In both instances it is important to see the thin line separating PR and journalism. It is the false pride of some practitioners in both areas that sometimes does not allow credit to be given to the other. PR can help journalism weather the tough economic climate. As an Advertising and Public Relations major and a journalism minor, I recognize how closely connected both areas are and how many of the skills are closely related. The story documented that PR began with former journalist Ivy Lee tipping reporters on a train wreck. With World War I "publicity agents" helped the government to educate American's on the war through press releases.

PR needs journalism, and journalism needs PR. People should not see them as competing industries, but as industries that both work to get information to large amounts of people at the same time. Due to PR's quick evolution online they have recently grown much faster than the newspaper industry has. However, that does not mean that journalism will not be able to recover.
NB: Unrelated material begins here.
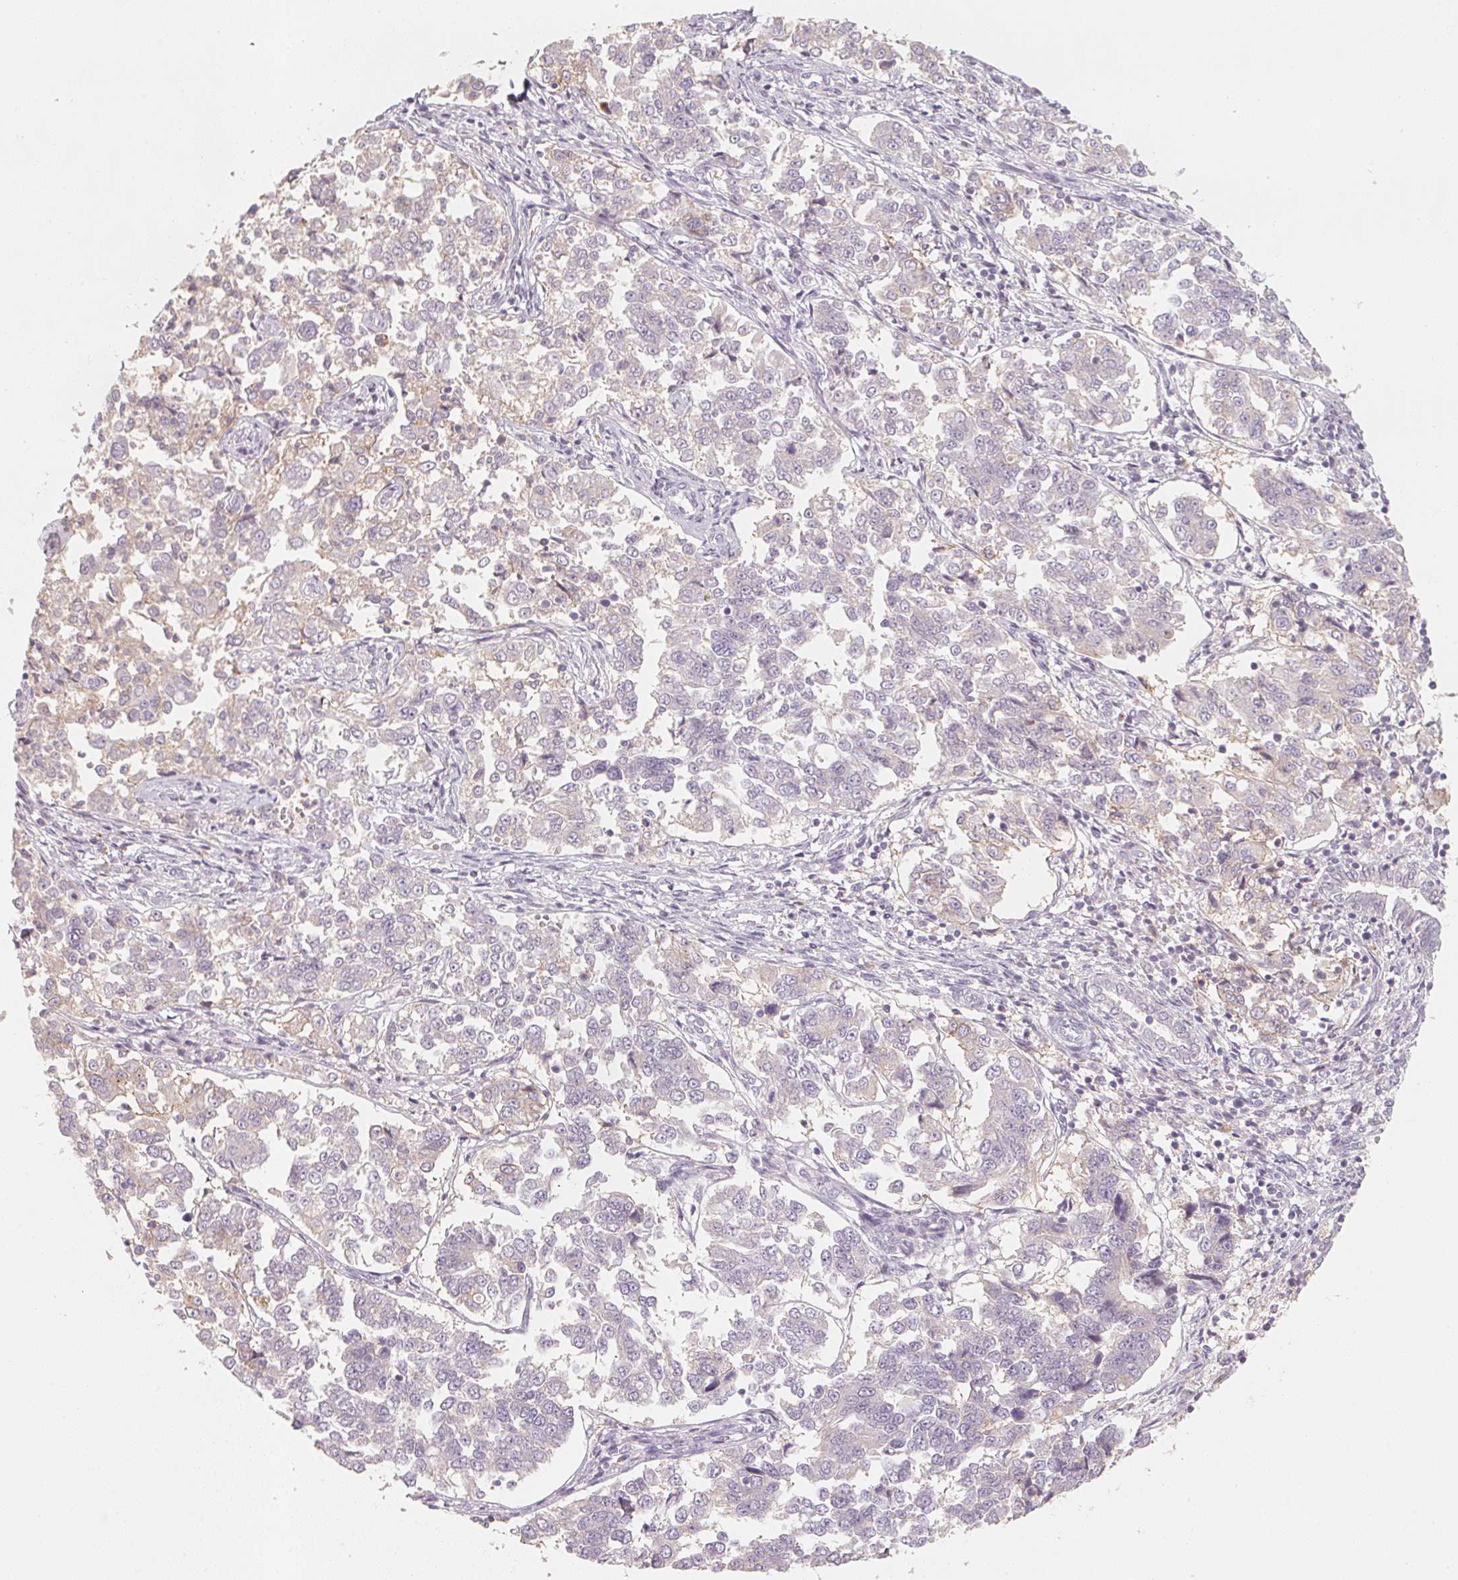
{"staining": {"intensity": "negative", "quantity": "none", "location": "none"}, "tissue": "endometrial cancer", "cell_type": "Tumor cells", "image_type": "cancer", "snomed": [{"axis": "morphology", "description": "Adenocarcinoma, NOS"}, {"axis": "topography", "description": "Endometrium"}], "caption": "The immunohistochemistry (IHC) histopathology image has no significant expression in tumor cells of adenocarcinoma (endometrial) tissue.", "gene": "TREH", "patient": {"sex": "female", "age": 43}}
People are beginning to become interested in politics and world affairs and again, and that is due to the efforts of both industries.

Though I have stressed the partnership between the two, I also must stress that they still remain separate. Similar to how a married couple becomes one, yet still has separate ideas, dreams and identities. Journalism should not become a paid market simply to sell a framed story. They are to report the truth no matter what company or entity it may affect negatively. PR and newspapers should help each other survive without one overrunning the other. John Sullivan on Pro Publica noted that "the rise of the "publicity agent" created deep concern among the nation's leaders, who distrusted a middleman inserting itself and shaping messages between government and the public." People trust the newspaperman in some areas more and the pr agent is some areas more. The bottom line is that the truth should reign in the partnership between PR and journalism.